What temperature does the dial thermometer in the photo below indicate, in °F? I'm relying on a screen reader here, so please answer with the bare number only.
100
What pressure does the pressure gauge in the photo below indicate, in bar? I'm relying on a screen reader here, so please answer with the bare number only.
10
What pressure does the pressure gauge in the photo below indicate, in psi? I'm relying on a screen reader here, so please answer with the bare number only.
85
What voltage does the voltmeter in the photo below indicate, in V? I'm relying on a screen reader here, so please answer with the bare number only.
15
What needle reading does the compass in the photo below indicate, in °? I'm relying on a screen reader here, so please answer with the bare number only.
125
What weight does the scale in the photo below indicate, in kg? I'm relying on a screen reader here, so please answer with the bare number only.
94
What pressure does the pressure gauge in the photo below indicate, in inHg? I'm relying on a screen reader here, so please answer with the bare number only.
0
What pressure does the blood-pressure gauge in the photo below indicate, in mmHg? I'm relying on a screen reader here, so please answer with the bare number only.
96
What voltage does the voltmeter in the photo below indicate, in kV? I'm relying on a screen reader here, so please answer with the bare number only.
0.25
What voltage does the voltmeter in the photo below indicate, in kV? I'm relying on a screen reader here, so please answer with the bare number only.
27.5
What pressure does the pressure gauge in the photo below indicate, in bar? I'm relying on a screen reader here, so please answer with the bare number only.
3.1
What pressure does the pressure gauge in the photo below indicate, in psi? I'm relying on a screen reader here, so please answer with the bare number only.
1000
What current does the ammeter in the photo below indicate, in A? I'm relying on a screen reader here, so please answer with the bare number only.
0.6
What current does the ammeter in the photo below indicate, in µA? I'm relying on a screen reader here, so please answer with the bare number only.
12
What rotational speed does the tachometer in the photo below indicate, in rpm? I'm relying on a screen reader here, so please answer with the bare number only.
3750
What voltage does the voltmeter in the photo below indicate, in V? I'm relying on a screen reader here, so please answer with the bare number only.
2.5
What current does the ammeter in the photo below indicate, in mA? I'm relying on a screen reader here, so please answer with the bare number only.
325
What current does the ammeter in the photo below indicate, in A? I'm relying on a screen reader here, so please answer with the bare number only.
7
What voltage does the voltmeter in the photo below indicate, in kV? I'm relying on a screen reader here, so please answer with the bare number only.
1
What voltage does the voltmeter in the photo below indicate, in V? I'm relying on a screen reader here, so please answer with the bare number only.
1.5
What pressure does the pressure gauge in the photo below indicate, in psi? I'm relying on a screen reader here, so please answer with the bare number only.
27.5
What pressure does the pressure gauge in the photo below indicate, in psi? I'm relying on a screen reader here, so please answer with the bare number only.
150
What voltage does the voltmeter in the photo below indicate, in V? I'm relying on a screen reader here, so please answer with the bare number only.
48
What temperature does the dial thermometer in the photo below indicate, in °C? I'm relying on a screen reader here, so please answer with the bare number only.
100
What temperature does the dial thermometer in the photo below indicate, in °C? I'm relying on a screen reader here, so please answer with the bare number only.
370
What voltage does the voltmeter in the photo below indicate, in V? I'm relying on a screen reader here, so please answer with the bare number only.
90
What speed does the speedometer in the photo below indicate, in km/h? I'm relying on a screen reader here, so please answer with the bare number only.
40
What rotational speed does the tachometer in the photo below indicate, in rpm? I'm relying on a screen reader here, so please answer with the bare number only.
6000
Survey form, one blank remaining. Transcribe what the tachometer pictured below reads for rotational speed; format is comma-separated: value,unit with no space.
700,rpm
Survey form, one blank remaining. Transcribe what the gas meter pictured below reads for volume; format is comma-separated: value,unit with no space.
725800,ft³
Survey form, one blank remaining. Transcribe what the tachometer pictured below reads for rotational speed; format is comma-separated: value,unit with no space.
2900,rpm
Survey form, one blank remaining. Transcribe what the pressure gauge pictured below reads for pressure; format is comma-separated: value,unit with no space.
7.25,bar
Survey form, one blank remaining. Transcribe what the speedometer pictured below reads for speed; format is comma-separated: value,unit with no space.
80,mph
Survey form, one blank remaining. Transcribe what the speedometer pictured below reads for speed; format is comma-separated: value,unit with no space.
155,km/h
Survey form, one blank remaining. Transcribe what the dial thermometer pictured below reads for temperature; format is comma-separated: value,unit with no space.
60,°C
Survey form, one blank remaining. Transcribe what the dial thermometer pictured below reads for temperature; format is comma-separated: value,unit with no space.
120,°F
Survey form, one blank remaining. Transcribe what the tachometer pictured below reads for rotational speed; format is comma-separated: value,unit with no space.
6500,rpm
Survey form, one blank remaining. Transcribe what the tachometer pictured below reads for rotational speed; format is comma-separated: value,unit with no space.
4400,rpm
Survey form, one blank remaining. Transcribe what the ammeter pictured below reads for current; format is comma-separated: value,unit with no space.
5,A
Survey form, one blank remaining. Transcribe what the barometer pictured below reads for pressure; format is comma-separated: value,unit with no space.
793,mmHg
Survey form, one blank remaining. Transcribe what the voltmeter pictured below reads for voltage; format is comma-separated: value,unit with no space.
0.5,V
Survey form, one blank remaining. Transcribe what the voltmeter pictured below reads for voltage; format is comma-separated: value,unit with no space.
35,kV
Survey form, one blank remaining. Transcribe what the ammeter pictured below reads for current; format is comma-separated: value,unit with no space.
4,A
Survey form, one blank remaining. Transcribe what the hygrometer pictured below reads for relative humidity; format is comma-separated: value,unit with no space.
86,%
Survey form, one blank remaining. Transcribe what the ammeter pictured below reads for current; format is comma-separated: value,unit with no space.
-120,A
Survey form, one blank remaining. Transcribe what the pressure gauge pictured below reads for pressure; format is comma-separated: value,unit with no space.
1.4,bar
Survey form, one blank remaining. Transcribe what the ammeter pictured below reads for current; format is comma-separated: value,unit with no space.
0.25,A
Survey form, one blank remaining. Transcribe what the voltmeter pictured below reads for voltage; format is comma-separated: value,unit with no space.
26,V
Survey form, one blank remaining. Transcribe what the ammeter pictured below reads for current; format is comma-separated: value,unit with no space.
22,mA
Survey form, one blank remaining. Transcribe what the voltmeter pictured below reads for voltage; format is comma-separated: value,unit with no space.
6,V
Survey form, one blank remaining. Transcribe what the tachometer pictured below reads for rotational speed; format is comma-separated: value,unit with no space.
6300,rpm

[The problem] Return each row above that contains the string "mmHg", copying those rows in full.

[Task solution]
What pressure does the blood-pressure gauge in the photo below indicate, in mmHg? I'm relying on a screen reader here, so please answer with the bare number only.
793,mmHg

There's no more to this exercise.